The method addresses a known failure mode of Test-Time Training (TTT), where models tend to overfit to local token patterns and lose the causal effect of broader context. Absorber LLM's synchronization objective explicitly preserves that causal effect, making the learned context generalize better to future generations. The approach is evaluated on long-context and streaming benchmarks, where it reduces inference memory compared to standard Transformers and improves accuracy over prior parameter-as-memory methods like TTT. For practitioners, this means running large models on long streams—think real-time document processing, live transcription, or continuous code analysis—without the memory bottleneck. The paper is available on arXiv (2604.20915) and could shift how we think about context management in deployed LLMs.

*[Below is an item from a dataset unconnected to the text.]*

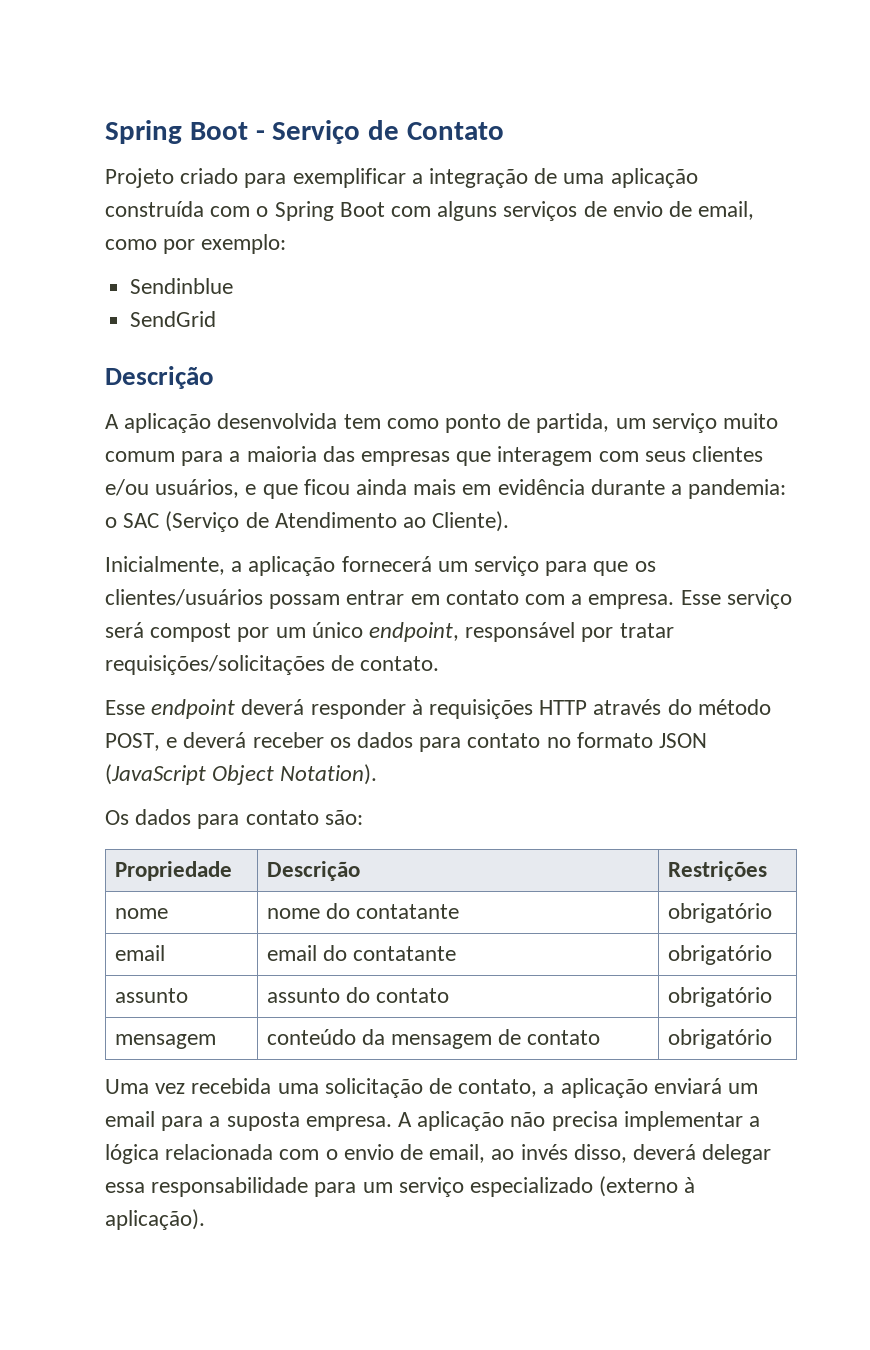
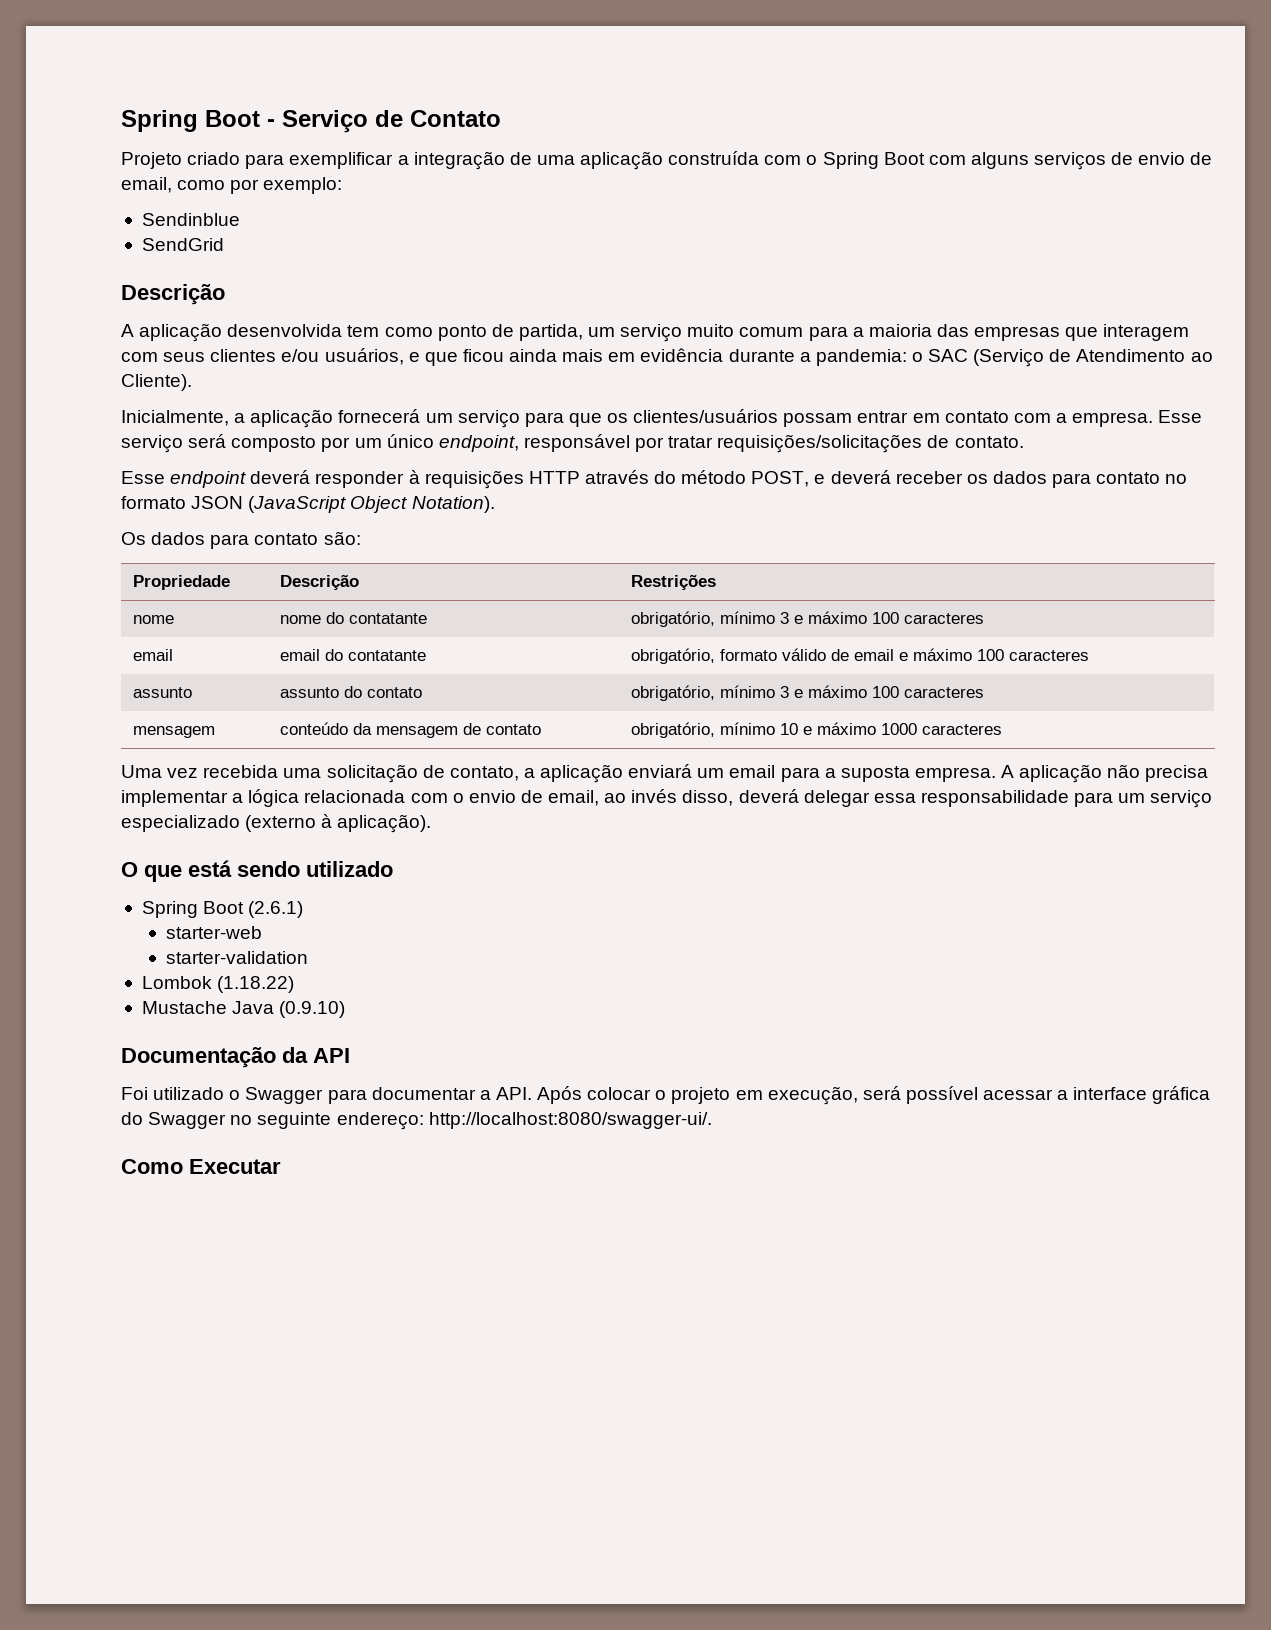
[150,623,232,642] compost -> [231,436,317,452] composto
[667,903,772,923] [114,945,165,961] [266,945,456,961] [667,945,772,965] [114,988,188,1003] [266,987,449,1003] [667,987,772,1007] obrigatório // email | email do contatante | obrigatório // assunto | assunto do contato | obrigatório -> [630,611,984,627] [132,649,173,661] [279,649,426,661] [630,648,1089,664] [132,687,192,698] [279,686,422,698] [630,685,984,701] obrigatório, mínimo 3 e máximo 100 caracteres // email | email do contatante | obrigatório, formato válido de email e máximo 100 caracteres // assunto | assunto do contato | obrigatório, mínimo 3 e máximo 100 caracteres
[667,1029,772,1049] obrigatório -> [630,722,1002,738] obrigatório, mínimo 10 e máximo 1000 caracteres
(205, 1219) none -> [121,860,393,882] [141,901,304,918] [165,926,262,939] [165,951,308,964] [141,976,295,993] [141,1001,346,1018] [121,1047,350,1068] [121,1086,1211,1105] [121,1112,712,1130] [121,1159,281,1174] // O que está sendo utilizado // Spring Boot (2.6.1) // starter-web // starter-validation // Lombok (1.18.22) // Mustache Java (0.9.10) // Documentação da API // Foi utilizado o Swagger para documentar a API. Após colocar o projeto em execução, será possível acessar a interface gráfica do Swagger no seguinte endereço: http://localhost:8080/swagger-ui/. // Como Executar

- Absorber LLM uses a self-supervised 'causal synchronization' objective to absorb context into model parameters during inference.
- It outperforms prior test-time training methods by preserving the causal effect of context, avoiding token-level overfitting.
- The method reduces inference memory to constant size, making it suitable for long-context and streaming applications.
Why It Matters
Enables LLMs to handle infinite-length streams without memory growth, unlocking real-time document and video processing.